Les mesures fiscales proposées par le Parti québécois risquent de «tuer la poule aux oeufs d'or», affirme l'Institut C.D. Howe dans une étude diffusée hier.

Les changements prévus pourraient faire un trou de plus 800 millions de dollars dans les coffres de l'État, a calculé Alexandre Laurin, directeur adjoint de la recherche à l'Institut. Cela dit, le gouvernement minoritaire, qui est à la recherche de compromis, pourrait mettre de l'eau dans son vin.

L'économiste pense qu'en haussant les impôts des plus riches, Québec fera fondre de 9% les revenus imposables des contribuables visés. Au final, le gouvernement n'empochera que le quart des recettes fiscales escomptées, soit 317 millions.

«Cela ne sera pas suffisant pour compenser entièrement l'abolition de la taxe santé, dit-il. La province se retrouvera avec un manque à gagner de 810 millions par an.

La réaction des contribuables

Durant la campagne électorale, le PQ a promis que l'élimination de la contribution santé, qui rapporte près de 1 milliard par année, serait compensée par l'augmentation de l'impôt des plus riches. L'opération dans son ensemble devait être «à coûts nuls».

Or, «les contribuables vont réagir à la hausse en tentant autant que possible de diminuer leur revenu imposable», affirme M. Laurin. Ce phénomène a été observé dans de nombreuses études, insiste-t-il.

Par exemple, les hauts salariés seront tentés de réduire leurs heures de travail. Certains entrepreneurs songeront à déménager dans une province où le fardeau fiscal est moins lourd, juste avant de vendre leur société. D'autres voudront créer une fiducie située à l'extérieur du Québec.

Grand écart

L'étude souligne que les modifications prévues par le PQ vont accentuer l'écart fiscal entre les provinces (voir tableau).

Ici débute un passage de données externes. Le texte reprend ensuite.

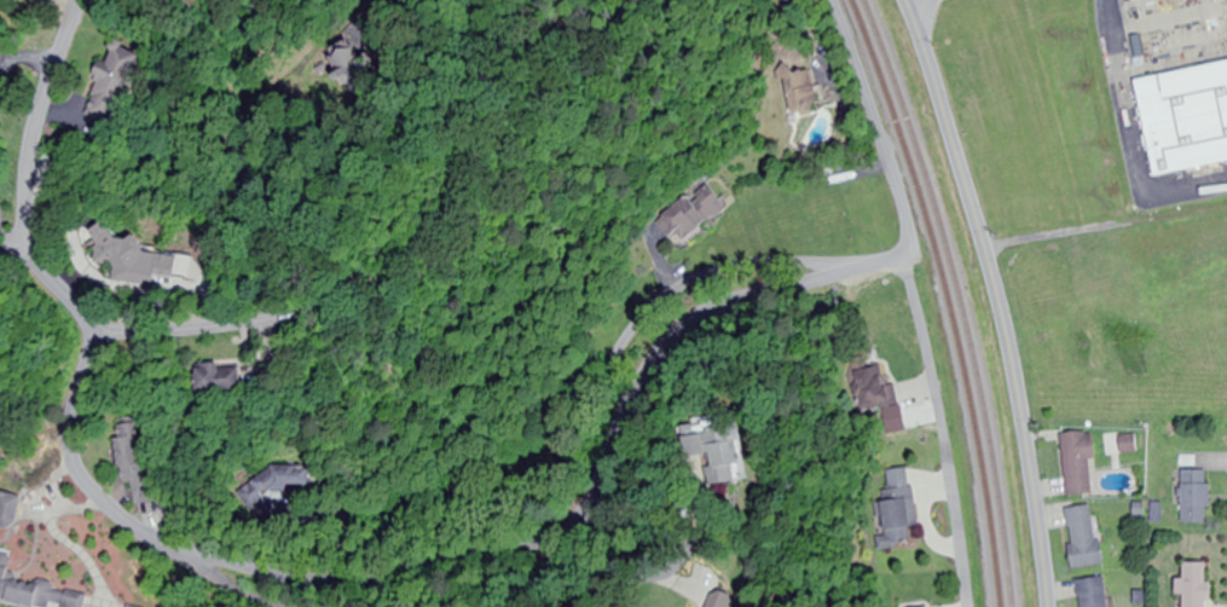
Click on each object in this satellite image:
building: (115, 84)
building: (808, 93)
road: (33, 121)
building: (1188, 127)
building: (695, 214)
road: (15, 249)
building: (135, 261)
road: (71, 286)
road: (915, 295)
railway: (957, 296)
road: (996, 299)
road: (166, 333)
building: (230, 380)
building: (876, 387)
building: (738, 449)
building: (1081, 462)
building: (140, 465)
building: (269, 489)
building: (1198, 497)
building: (899, 510)
building: (1086, 537)
road: (491, 555)
building: (1199, 586)
road: (478, 587)
building: (38, 589)
road: (251, 590)
road: (686, 592)
building: (1095, 593)
building: (740, 601)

Tout d'abord, Pauline Marois veut hausser le taux d'imposition pour les revenus excédant 130 000$, en ajoutant deux nouveaux paliers. Le taux combiné fédéral-provincial passerait de 48% à 52% pour les revenus de 130 000$ à 250 000$, puis à 55% au-delà de 250 000$.

«Cela constituerait de loin le plus haut taux marginal d'imposition de toutes les provinces canadiennes», note M. Laurin. Les Ontariens les plus riches paient 46%, mais le taux d'imposition atteindra 50% l'an prochain pour les revenus supérieurs à 500 000$. Malgré cela, l'écart de taux entre le Québec et l'Ontario n'aura jamais été si grand depuis 25 ans, indique M. Laurin.

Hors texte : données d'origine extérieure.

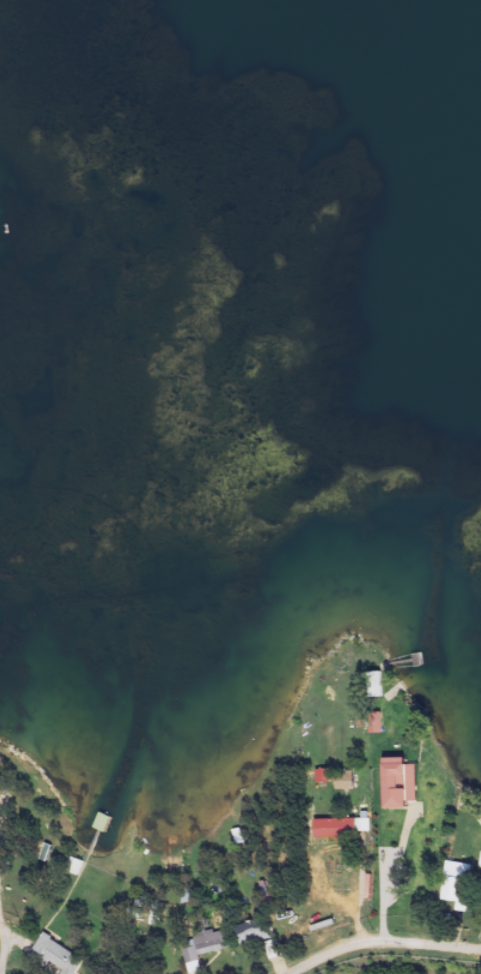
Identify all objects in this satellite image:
building: (376, 729)
building: (324, 783)
building: (345, 787)
building: (400, 790)
building: (363, 832)
building: (336, 835)
building: (455, 891)
building: (253, 939)
road: (383, 943)
road: (4, 948)
building: (212, 948)
building: (55, 960)
building: (192, 964)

Mais la disparité interprovinciale sera encore plus frappante sur le gain en capital et les dividendes.

Le gouvernement a l'intention de réduire de moitié de crédit pour le dividende. Pour un actionnaire qui reçoit des dividendes déterminés d'une société inscrite en Bourse, le taux d'imposition maximal bondira de 33% à 51%. Le même investisseur paie à peine 20% en Alberta, 26% en Colombie-Britannique et 32% en Ontario.

La juste part

À noter: ces taux s'appliquent à des contribuables qui gagnent plus de 130 000$. L'impôt est moins lourd pour ceux qui gagnent moins.

De plus, Québec veut rendre imposables les trois quarts des gains, plutôt que la moitié actuellement. Ainsi, les gens qui réalisent un profit à la revente d'un immeuble ou de placements, par exemple, devront payer un maximum de 35% d'impôt, alors que le taux maximal oscille entre 22% et 24% ailleurs. M. Laurin constate que le système fiscal québécois est déjà plus «égalitaire» que celui des autres provinces. Les 10% de Québécois nantis touchent le tiers des revenus, mais ils paient 60% des impôts, davantage que dans le reste du Canada (55%).